TASK OBJECTIVE:
Copy each line below exactly as it appears. Pictures are to be omitted.

Data entries
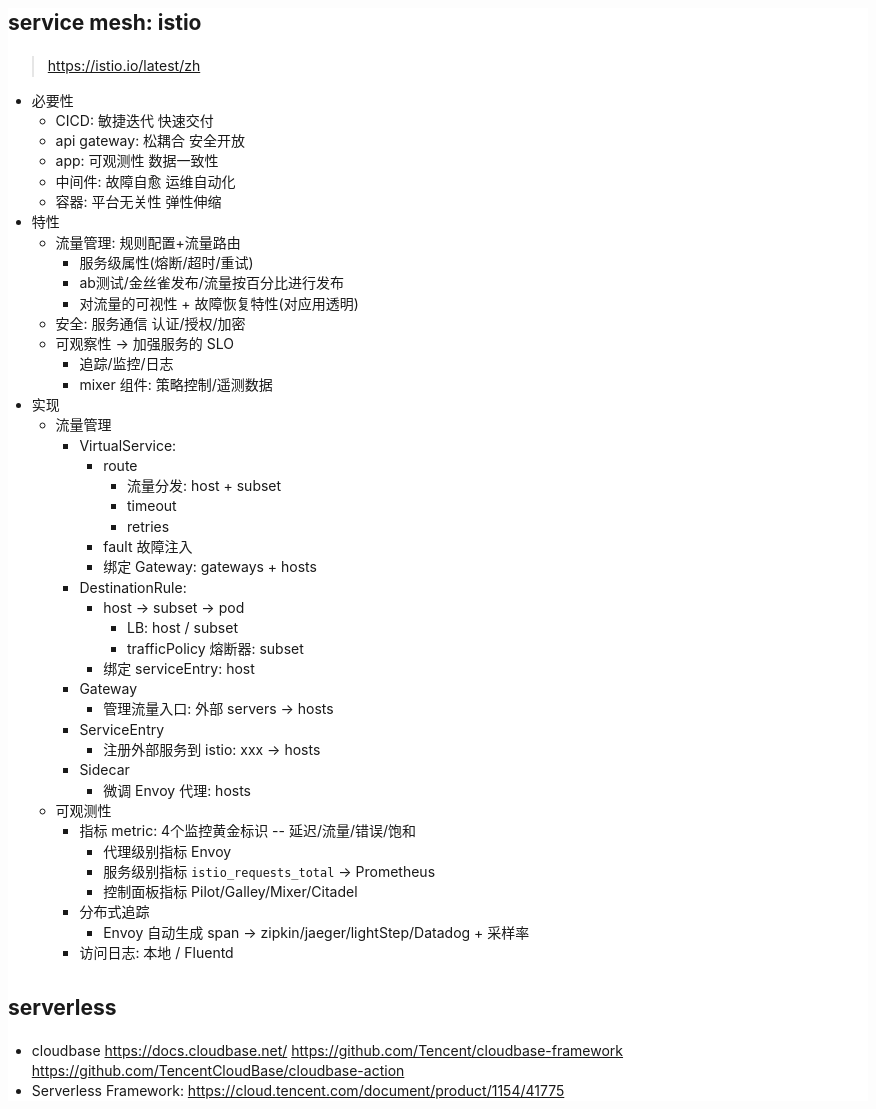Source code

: ## service mesh: istio

> <https://istio.io/latest/zh>

- 必要性
  - CICD: 敏捷迭代 快速交付
  - api gateway: 松耦合 安全开放
  - app: 可观测性 数据一致性
  - 中间件: 故障自愈 运维自动化
  - 容器: 平台无关性 弹性伸缩
- 特性
  - 流量管理: 规则配置+流量路由
    - 服务级属性(熔断/超时/重试)
    - ab测试/金丝雀发布/流量按百分比进行发布
    - 对流量的可视性 + 故障恢复特性(对应用透明)
  - 安全: 服务通信 认证/授权/加密
  - 可观察性 -> 加强服务的 SLO
    - 追踪/监控/日志
    - mixer 组件: 策略控制/遥测数据
- 实现
  - 流量管理
    - VirtualService:
      - route
        - 流量分发: host + subset
        - timeout
        - retries
      - fault 故障注入
      - 绑定 Gateway: gateways + hosts
    - DestinationRule:
      - host -> subset -> pod
        - LB: host / subset
        - trafficPolicy 熔断器: subset
      - 绑定 serviceEntry: host
    - Gateway
      - 管理流量入口: 外部 servers -> hosts
    - ServiceEntry
      - 注册外部服务到 istio: xxx -> hosts
    - Sidecar
      - 微调 Envoy 代理: hosts
  - 可观测性
    - 指标 metric: 4个监控黄金标识 -- 延迟/流量/错误/饱和
      - 代理级别指标 Envoy
      - 服务级别指标 `istio_requests_total` -> Prometheus
      - 控制面板指标 Pilot/Galley/Mixer/Citadel
    - 分布式追踪
      - Envoy 自动生成 span -> zipkin/jaeger/lightStep/Datadog + 采样率
    - 访问日志: 本地 / Fluentd

## serverless

- cloudbase <https://docs.cloudbase.net/> <https://github.com/Tencent/cloudbase-framework> <https://github.com/TencentCloudBase/cloudbase-action>
- Serverless Framework: <https://cloud.tencent.com/document/product/1154/41775>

RESPONSE AREA:
Source code

: ## service mesh: istio

> <https://istio.io/latest/zh>

- 必要性
  - CICD: 敏捷迭代 快速交付
  - api gateway: 松耦合 安全开放
  - app: 可观测性 数据一致性
  - 中间件: 故障自愈 运维自动化
  - 容器: 平台无关性 弹性伸缩
- 特性
  - 流量管理: 规则配置+流量路由
    - 服务级属性(熔断/超时/重试)
    - ab测试/金丝雀发布/流量按百分比进行发布
    - 对流量的可视性 + 故障恢复特性(对应用透明)
  - 安全: 服务通信 认证/授权/加密
  - 可观察性 -> 加强服务的 SLO
    - 追踪/监控/日志
    - mixer 组件: 策略控制/遥测数据
- 实现
  - 流量管理
    - VirtualService:
      - route
        - 流量分发: host + subset
        - timeout
        - retries
      - fault 故障注入
      - 绑定 Gateway: gateways + hosts
    - DestinationRule:
      - host -> subset -> pod
        - LB: host / subset
        - trafficPolicy 熔断器: subset
      - 绑定 serviceEntry: host
    - Gateway
      - 管理流量入口: 外部 servers -> hosts
    - ServiceEntry
      - 注册外部服务到 istio: xxx -> hosts
    - Sidecar
      - 微调 Envoy 代理: hosts
  - 可观测性
    - 指标 metric: 4个监控黄金标识 -- 延迟/流量/错误/饱和
      - 代理级别指标 Envoy
      - 服务级别指标 `istio_requests_total` -> Prometheus
      - 控制面板指标 Pilot/Galley/Mixer/Citadel
    - 分布式追踪
      - Envoy 自动生成 span -> zipkin/jaeger/lightStep/Datadog + 采样率
    - 访问日志: 本地 / Fluentd

## serverless

- cloudbase <https://docs.cloudbase.net/> <https://github.com/Tencent/cloudbase-framework> <https://github.com/TencentCloudBase/cloudbase-action>
- Serverless Framework: <https://cloud.tencent.com/document/product/1154/41775>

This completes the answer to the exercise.